Vingt personnes jugées. En plus de Salah Abdeslam, 19 autres personnes seront jugées.
De la jeunesse en défense, un président expérimenté. A 31 ans seulement, Olivia Ronen aura la délicate tâche d'assurer la défense de Salah Abdeslam. Profil bien éloigné du médiatique ténor du barreau de Lille Frank Berton, un temps l'avocat du dernier survivant du commando, elle a été officiellement désignée en novembre 2020. C'est Salah Abdeslam lui-même qui a pris contact avec elle, il y a trois ans, depuis la prison de Fleury-Mérogis où il est détenu sous très haute sécurité.
A l'inverse, le magistrat qui a été choisi pour présider le procès historique est très expérimenté. A 65 ans, Jean-Louis Périès vivra même son dernier procès avant la retraite. Il s'y prépare depuis près d'un an et demi, presqu'exclusivement. "C'est un magistrat qui a le sens de l'humain", résume Jean-Michel Hayat, Premier président de la cour d'appel de Paris, quelqu'un "au très fort caractère", ajoute Me Sarah Mauger-Poliak. Jean-Louis Périès sera épaulé par deux autres présidents d'assises pour le procès : la première assesseure Frédérique Aline et la magistrate honoraire Xavière Siméoni.
Trois avocats généraux représenteront l'accusation, portée par le parquet national antiterroriste : Camille Hennetier, Nicolas Le Bris et Nicolas Braconnay.

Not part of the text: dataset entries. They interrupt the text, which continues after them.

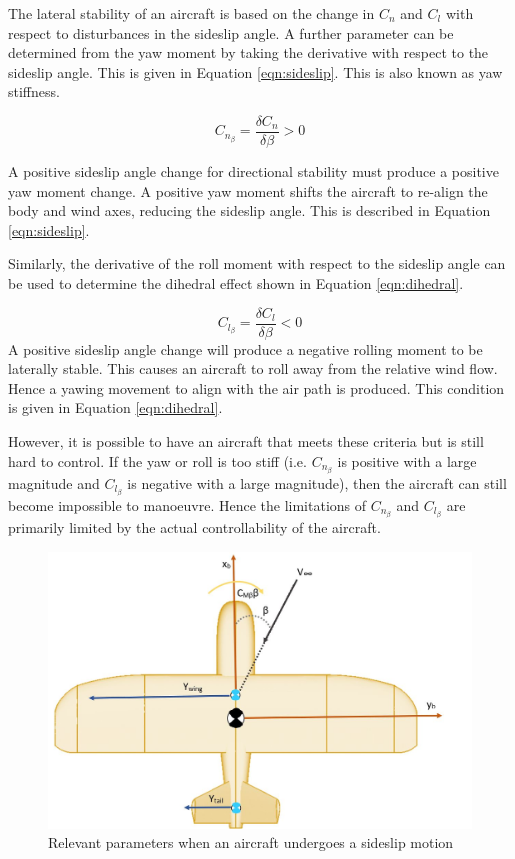 The lateral stability of an aircraft is based on the change in $C_n$ and $C_l$ with respect to disturbances in the sideslip angle. A further parameter can be determined from the yaw moment by taking the derivative with respect to the sideslip angle. This is given in Equation \ref{eqn:sideslip}. This is also known as yaw stiffness.

\begin{equation}
    C_{n_\beta} = \frac{\delta C_n}{\delta \beta} > 0
    \label{eqn:sideslip}
\end{equation}


A positive sideslip angle change for directional stability must produce a positive yaw moment change. A positive yaw moment shifts the aircraft to re-align the body and wind axes, reducing the sideslip angle. This is described in Equation \ref{eqn:sideslip}. 

Similarly, the derivative of the roll moment with respect to the sideslip angle can be used to determine the dihedral effect shown in Equation \ref{eqn:dihedral}.

\begin{equation}
    C_{l_\beta} = \frac{\delta C_l}{\delta \beta} < 0
    \label{eqn:dihedral}
\end{equation}
A positive sideslip angle change will produce a negative rolling moment to be laterally stable. This causes an aircraft to roll away from the relative wind flow. Hence a yawing movement to align with the air path is produced. This condition is given in Equation \ref{eqn:dihedral}. 

However, it is possible to have an aircraft that meets these criteria but is still hard to control. If the yaw or roll is too stiff (i.e. $C_{n_\beta}$ is positive with a large magnitude and $C_{l_\beta}$ is negative with a large magnitude), then the aircraft can still become impossible to manoeuvre. Hence the limitations of $C_{n_\beta}$ and $C_{l_\beta}$ are primarily limited by the actual controllability of the aircraft. 




\begin{figure}[H]
  \centering
   \includegraphics[width=0.8\linewidth]{03_LiteratureReview/Figs/sideslip.JPG}
  \caption{Relevant parameters when an aircraft undergoes a sideslip motion}
  \label{fig:sideslip}
\end{figure}

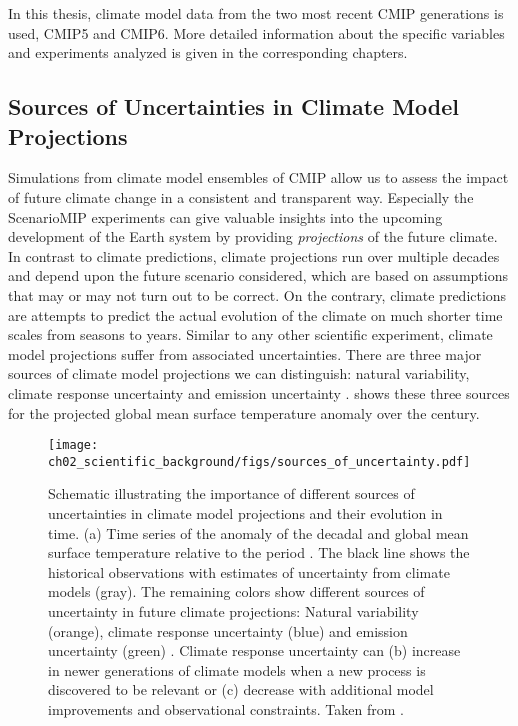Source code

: In this thesis, climate model data from the two most recent \ac{CMIP}
generations is used, \acs{CMIP}5 and \acs{CMIP}6. More detailed information
about the specific variables and experiments analyzed is given in the
corresponding chapters.


\subsection{Sources of Uncertainties in Climate Model Projections}
\label{subsec:02:source_of_uncertainties}

Simulations from climate model ensembles of \ac{CMIP} allow us to assess the
impact of future climate change in a consistent and transparent way. Especially
the \ac{ScenarioMIP} experiments can give valuable insights into the upcoming
development of the Earth system by providing \emph{projections} of the future
climate. In contrast to climate predictions, climate projections run over
multiple decades and depend upon the future scenario considered, which are
based on assumptions that may or may not turn out to be correct. On the
contrary, climate predictions are attempts to predict the actual evolution of
the climate on much shorter time scales from seasons to years. Similar to any
other scientific experiment, climate model projections suffer from associated
uncertainties. There are three major sources of climate model projections we
can distinguish: natural variability, climate response uncertainty and emission
uncertainty \autocite{Hawkins2009, Hawkins2010}.
 shows these three sources for the
projected global mean surface temperature anomaly over the  century.

\begin{figure}[t]
  \centering
  \texttt{[image: 
    ch02\_scientific\_background/figs/sources\_of\_uncertainty.pdf]}
  \caption{Schematic illustrating the importance of different sources of
    uncertainties in climate model projections and their evolution in time. (a)
    Time series of the anomaly of the decadal and global mean surface
    temperature relative to the period . The black line
    shows the historical observations with estimates of uncertainty from
    climate models (gray). The remaining colors show different sources of
    uncertainty in future climate projections: Natural variability (orange),
    climate response uncertainty (blue) and emission uncertainty (green)
    \autocite{Hawkins2009, Hawkins2010}. Climate response uncertainty can (b)
    increase in newer generations of climate models when a new process is
    discovered to be relevant or (c) decrease with additional model
    improvements and observational constraints. Taken from
    \textcite{Cubasch2013}.}
  \label{fig:02:sources_of_uncertainty}
\end{figure}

Les temps forts du procès. Jean-Louis Périès doit déclarer les débats ouverts mercredi à 12h30. En raison du très grand nombre de victimes, la cour procédera pendant deux jours à l'appel des parties civiles constituées et examinera d'éventuelles nouvelles constitutions, avant de faire l'appel de plus d'une centaine de témoins. Le président fera le troisième jour la lecture de son rapport, résumant les quelque 500 tomes du dossier.
Abdeslam sortira-t-il de son silence? La cour arrivera-t-elle à lever les dernières zones d'ombre du dossier, à commencer par le rôle exact joué par Salah Abdeslam? Resté mutique pendant l'instruction, le Franco-Marocain de 31 ans n'a pas dévoilé ses intentions. Sa défense ménage le suspense et les parties civiles se préparent déjà à se heurter à un mur de silence. "Ce procès promet d'être chargé en émotions, la justice se devra toutefois de les tenir à distance si elle ne veut pas perdre de vue les principes qui fondent notre Etat de droit", mettent en garde les avocats de Salah Abdeslam. "Nous veillerons à ce que ce procès exceptionnel ne devienne pas un procès d'exception."